Researchers say that some portions of the planet are extremely old

Feb 17, 2012 16:19 GMT  ·  By
Some rocks that formed 10 million years after the Sun did endured on the planet until 2.8 billion years ago
   Some rocks that formed 10 million years after the Sun did endured on the planet until 2.8 billion years ago

A paper published in the February 16 issue of the top journal Science suggests that some of the rocks on our planet were extremely slow to change and undergo recycling. These data are now added to a growing body of gaps in our knowledge of how early Earth evolved.

According to the investigation, some of the most sluggish rocks took in excess of 1.5 billion years to reenter the mantle, and then melt into a viscous form. This process occurs naturally, as tectonic plates undergo a process called subduction.

The latter occurs at the boundaries of colliding tectonic plates. One of them moves underneath the other, and is melted under the extreme heat of the mantle. The rocks making it up are liquefied, and eventually make their way back to the surface via rifts in the ocean.
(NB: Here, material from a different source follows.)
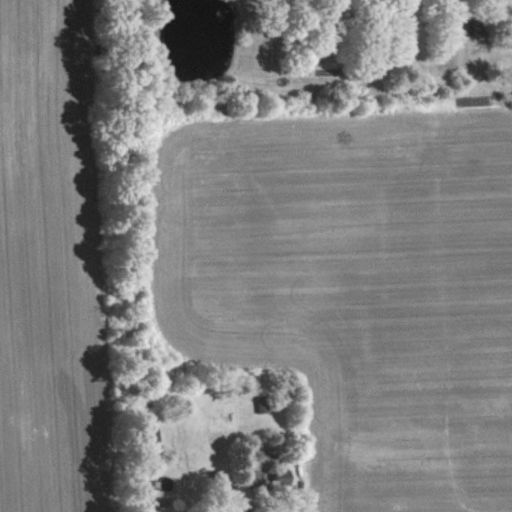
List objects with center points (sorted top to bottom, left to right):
crop: (353, 287)
building: (266, 405)
building: (155, 440)
building: (246, 511)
What the new study suggests is that some of the rocks that made their way into the mantle took a very long time to undergo this process, even though they were subjected to intense heat and pressures.

One of the main implications of the research is that Earth's interior is not such a well-mixed system as geologists first thought. Rather, the mantle, and the material it contains, look like a heterogeneous system, Space reports.

The investigation was carried out on volcanic rocks collected from Russia (2.82 billion years old) and South Africa (3.47 billion years old). Fully understanding our planet's geological history may never be possible, due to the fact that no rocks are left from the time it formed, nearly 4.5 billion years ago.

After analyzing the isotopic signature of the various samples, the University of Maryland research team arrived at some interesting conclusions.

“This difference in isotopic composition requires that the Earth formed and separated into a metallic core, silicate mantle, and perhaps crust, well within the first 60 million years of solar system history. In itself this is not new or surprising,” geochemist Mathieu Touboul says.

“What is new and surprising is that a portion of the growing Earth developed the unusual chemical characteristics that could lead to the enrichment in tungsten-182, and also that this portion of the mantle remained distinct from the rest of the mantle for more than 1.5 billion years,” he goes on to say.

The group believes that this portion of the mantle contributed some of the material that makes up the rocks researchers analyzed. What this implies is that the earliest portions of our planet formed just 10 to 20 million years after the solar system coalesced.

“These earliest building blocks for the planet remained distinct until at least 2.8 billion years ago,” Touboul concludes.